By JIM FOSTER
Special to the Parade
Near the end of last year, I experienced two such events in the course of several hours. Two of the people I know and shall remain nameless, the other pair I did not know. The latter had never seen or met the other until the first disparaging words were uttered.
Both incidents were unnerving for all involved and cast a pall on what should have been a fun and enjoyable day on the water. Have Texas coastal waters become too crowded? In comparison to other places, our bays are quite empty.
It’s called “Combat Fishing.” This is a concentration of anglers standing shoulder-to-shoulder vying for the same thing, fish. Combat fishing is found in several locations.
Fishing and boating is where the “golden rule” should always enter the picture. Run your boat and conduct yourself exactly as you would like the guy in the other boat to treat you. Fishing and boating are supposed to be fun.

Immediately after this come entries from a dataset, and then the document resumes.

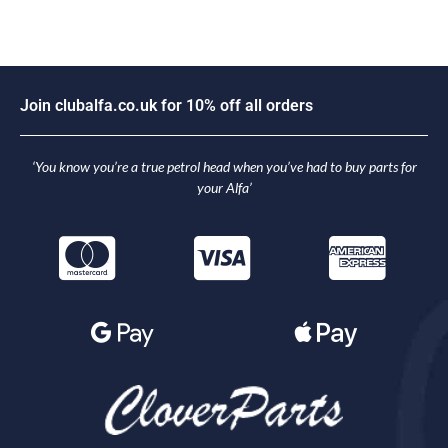
J
o
i
n
c
l
u
b
a
l
f
a
.
c
o
.
u
k
f
o
r
1
0
%
o
f
f
a
l
l
o
r
d
e
r
s
‘You know you’re a true petrol head when you’ve had to buy parts for
your Alfa’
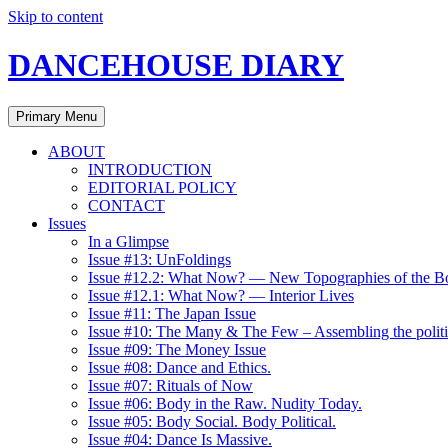
Skip to content
DANCEHOUSE DIARY
Primary Menu
ABOUT
INTRODUCTION
EDITORIAL POLICY
CONTACT
Issues
In a Glimpse
Issue #13: UnFoldings
Issue #12.2: What Now? — New Topographies of the B
Issue #12.1: What Now? — Interior Lives
Issue #11: The Japan Issue
Issue #10: The Many & The Few – Assembling the politi
Issue #09: The Money Issue
Issue #08: Dance and Ethics.
Issue #07: Rituals of Now
Issue #06: Body in the Raw. Nudity Today.
Issue #05: Body Social. Body Political.
Issue #04: Dance Is Massive.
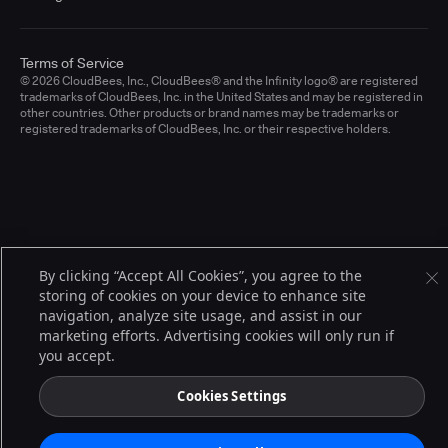
Terms of Service
© 2026 CloudBees, Inc., CloudBees® and the Infinity logo® are registered
trademarks of CloudBees, Inc. in the United States and may be registered in
other countries. Other products or brand names may be trademarks or
registered trademarks of CloudBees, Inc. or their respective holders.
By clicking “Accept All Cookies”, you agree to the
storing of cookies on your device to enhance site
navigation, analyze site usage, and assist in our
marketing efforts. Advertising cookies will only run if
you accept.
Cookies Settings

This might be a good time to mention a few basic rules of sportsmanship and common courtesy.
One of the complaints heard from fishermen is that some are running their boats very close to the bank or shoreline.
The shallow draft boats make it possible, but reason tells us that these are prime fishing areas and running wide open through the shallow water is only spooking fish and spoiling the fishing for others.
Comments recently are, they had been catching fish and a “console cowboy” ran through and spooked their fish. If boats are drifting a flat, either resist the urge to ride the console or find another flat.
Here is one that was suggested by a number of anglers. When in a congested, popular drift area, watch where you run your boat. When going around for another drift make a wide swing around the group.
Each year about this time as the weather gets warmer, finding fish on the flats gets harder and some guides and anglers find themselves dropping the hook on one of the channels, passes, or bridges. The fishing here is normally along the edges of the channels.
During these times, running along the edge of the channel is bad manners. All this will do is spook the fish off the edges. It might be good to mention that tying up to markers or marker buoys is against the law. Give the boats already anchored plenty of space.
If someone gets closer than you think, they should just grin and bear it. Everyone makes a mistake and everyone is guilty of getting too close or not paying attention and running in front of another boat. Life is way too short. Enjoy the day; in many cases the fish didn’t spook too far.
It might be a good idea to check your boat for all the required safety equipment. Check your Texas Parks & Wildlife Boating Regulations for the details.
One final item that I would like to mention, before I jump off my soapbox, is something that has been cleverly disguised as a tackle box. Do not drink alcohol and run a boat. Texas Game Wardens are out looking for the boating boozers.
Treat other boaters and fishermen, as you would like to be treated and enjoy our outdoors.